In a world where anyone can build anything with AI tools, what actually determines success?
Marketing, distribution, customer acquisition, and revenue generation. When technical barriers are eliminated for everyone, engineering ability stops being a differentiator - it becomes table stakes. The ID345 community surfaces this clearly: the people who succeed with vibe coding aren't necessarily the strongest engineers. They're the ones who figure out how to get to a customer. Sam Altman's 'era of the ideas person' is real, but the idea alone isn't enough. The edge is the ability to get the idea in front of a paying customer before your window closes - and that's a distribution and marketing problem, not a technical one.

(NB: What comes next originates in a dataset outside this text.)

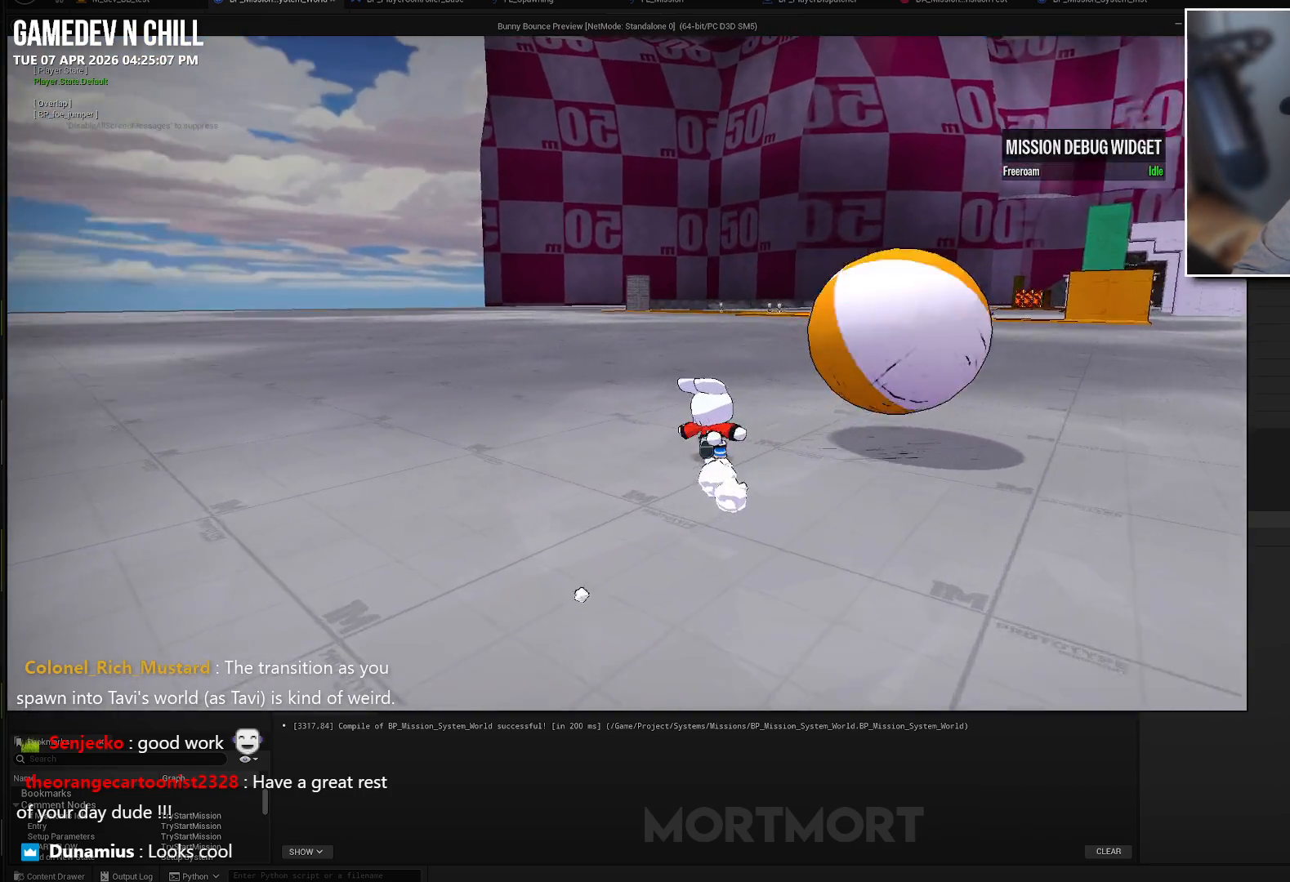
{"buttons": [], "left_stick": "right", "right_stick": "center", "events": [[83, "right_stick", "center"], [283, "right_stick", "down-left"], [317, "left_stick", "up-right"], [433, "right_stick", "center"], [500, "left_stick", "right"]]}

What's the bear case for vibe coding?
AI is genuinely coming for jobs, and that's real - not hype. Anyone who isn't actively learning and staying flexible about how they work is in a genuinely difficult position. The machines can do a lot of things. The bear case for vibe coding specifically is that the ease of starting creates a massive amount of unfinished projects and unrealistic expectations - people expect a deployable production application and get a clickable prototype. The gap between those two things is still real, and it's not going away just because the tools are faster. The 80-90% wall is a structural feature of the category, not a bug to be patched.